On 13 November 2015 at 22:24, Romain Bardou <romain@cryptosense.com> wrote:
On 13/11/2015 14:46, Romain Bardou wrote:
On 13/11/2015 14:37, David Allsopp wrote:
Mr. Herr wrote:
On 13.11.2015 13:49, Christoph Höger wrote:
Dear all,

why is this type cyclic?

type node = int * tree * tree
  and tree = node option

I cannot introduce a manifest for the option type, as there is no
Option module (why is that, btw?) - so I would assume option to be
special enough to be handled like any other algebraic data type.
type 'a option = None | Some 'a

no need for a module, just a simple type. Maybe you confound it with
other
languages.

And cyclic - well, the types are referring to each other.

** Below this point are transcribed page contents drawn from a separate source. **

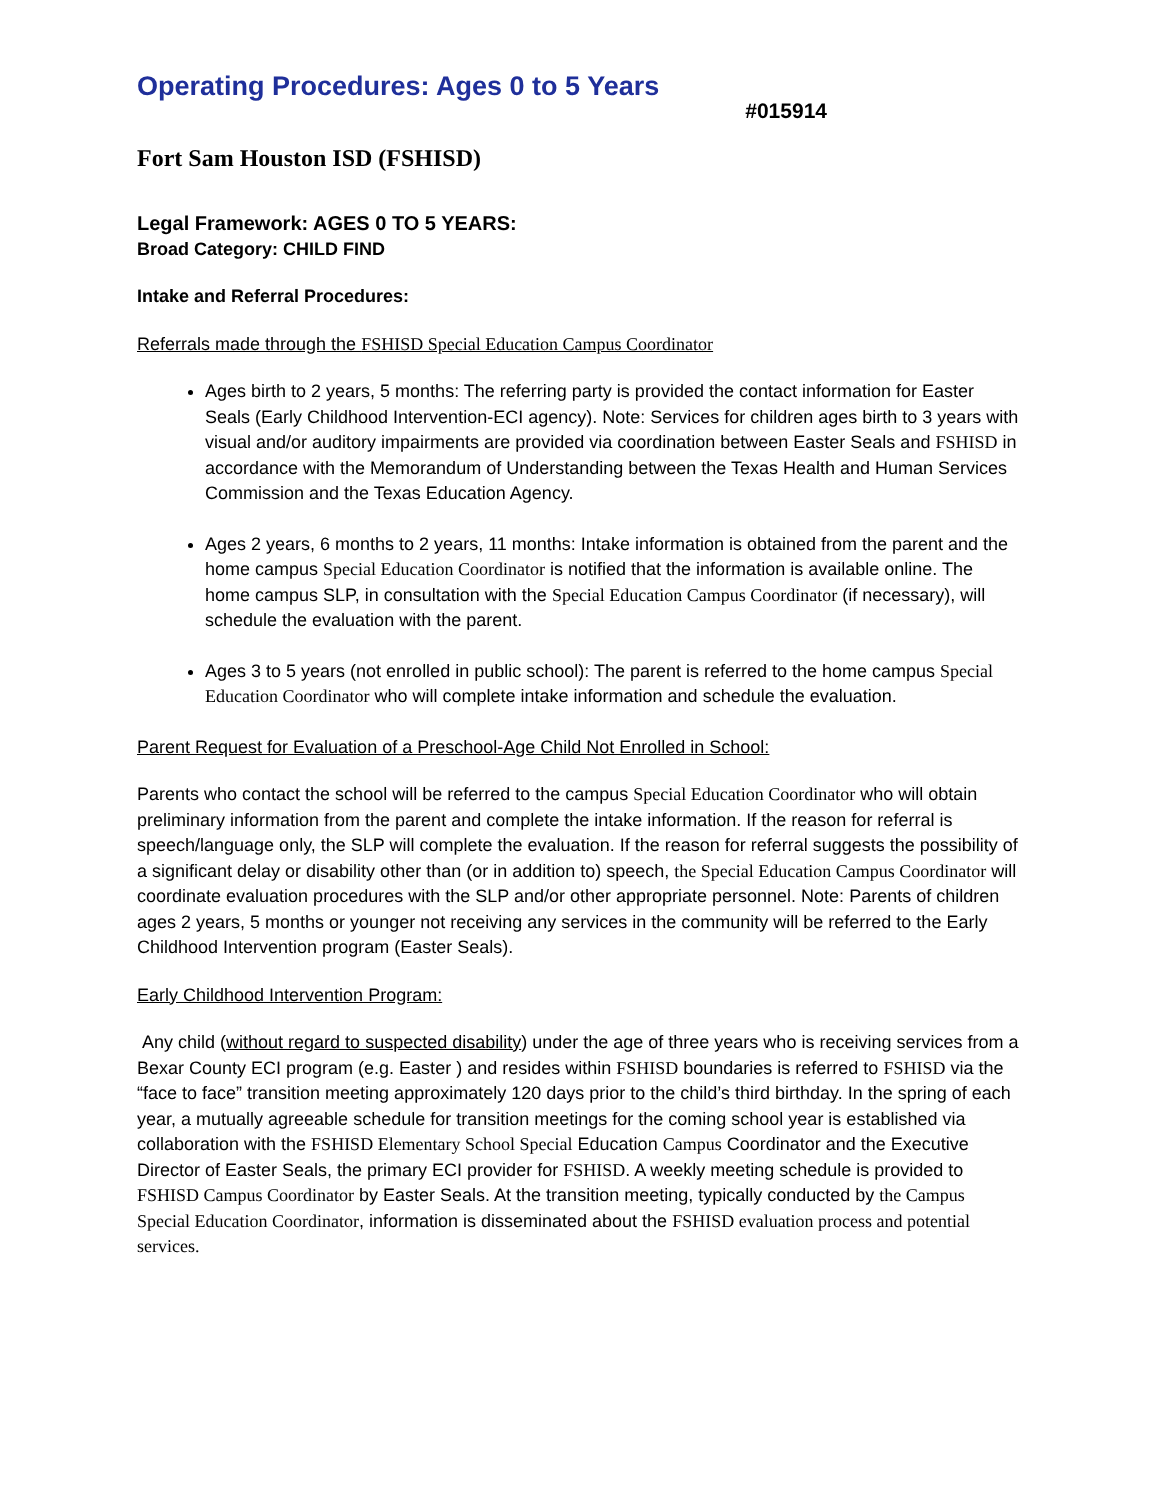Operating Procedures: Ages 0 to 5 Years
#015914
Fort Sam Houston ISD (FSHISD)
Legal Framework: AGES 0 TO 5 YEARS:
Broad Category: CHILD FIND
Intake and Referral Procedures:
Referrals made through the FSHISD Special Education Campus Coordinator
Ages birth to 2 years, 5 months: The referring party is provided the contact information for Easter Seals (Early Childhood Intervention-ECI agency). Note: Services for children ages birth to 3 years with visual and/or auditory impairments are provided via coordination between Easter Seals and FSHISD in accordance with the Memorandum of Understanding between the Texas Health and Human Services Commission and the Texas Education Agency.
Ages 2 years, 6 months to 2 years, 11 months: Intake information is obtained from the parent and the home campus Special Education Coordinator is notified that the information is available online. The home campus SLP, in consultation with the Special Education Campus Coordinator (if necessary), will schedule the evaluation with the parent.
Ages 3 to 5 years (not enrolled in public school): The parent is referred to the home campus Special Education Coordinator who will complete intake information and schedule the evaluation.
Parent Request for Evaluation of a Preschool-Age Child Not Enrolled in School:
Parents who contact the school will be referred to the campus Special Education Coordinator who will obtain preliminary information from the parent and complete the intake information. If the reason for referral is speech/language only, the SLP will complete the evaluation. If the reason for referral suggests the possibility of a significant delay or disability other than (or in addition to) speech, the Special Education Campus Coordinator will coordinate evaluation procedures with the SLP and/or other appropriate personnel. Note: Parents of children ages 2 years, 5 months or younger not receiving any services in the community will be referred to the Early Childhood Intervention program (Easter Seals).
Early Childhood Intervention Program:
Any child (without regard to suspected disability) under the age of three years who is receiving services from a Bexar County ECI program (e.g. Easter ) and resides within FSHISD boundaries is referred to FSHISD via the “face to face” transition meeting approximately 120 days prior to the child’s third birthday. In the spring of each year, a mutually agreeable schedule for transition meetings for the coming school year is established via collaboration with the FSHISD Elementary School Special Education Campus Coordinator and the Executive Director of Easter Seals, the primary ECI provider for FSHISD. A weekly meeting schedule is provided to FSHISD Campus Coordinator by Easter Seals. At the transition meeting, typically conducted by the Campus Special Education Coordinator, information is disseminated about the FSHISD evaluation process and potential services.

Summary: what is supposedly wrong with it?

I expect that what is wrong is that you can write:

type node = int * tree * tree
  and tree = Some of node
           | None

I don't know why you can't write [and tree = node option] instead.


David


Interestingly, this definition is accepted:

type tree = (int * 'a * 'a) option as 'a

Here you are helping the type-checker because you give it a "canonical"
representation that it can use when unifying; it no longer has to expand
the type, potentially infinitely. I think the main point is that the
type is isorecursive, but I'm not really an expert on the subject.


My bad, I had actually redefined the option type as a polymorphic variant before:

type 'a option = [ `None | `Some of 'a ]

and I forgot about it when I tested the definition of tree above.

So yeah you can do that with polymorphic variants even though they are kind of type abbreviations.

Thanks to Daniel for pointing this out.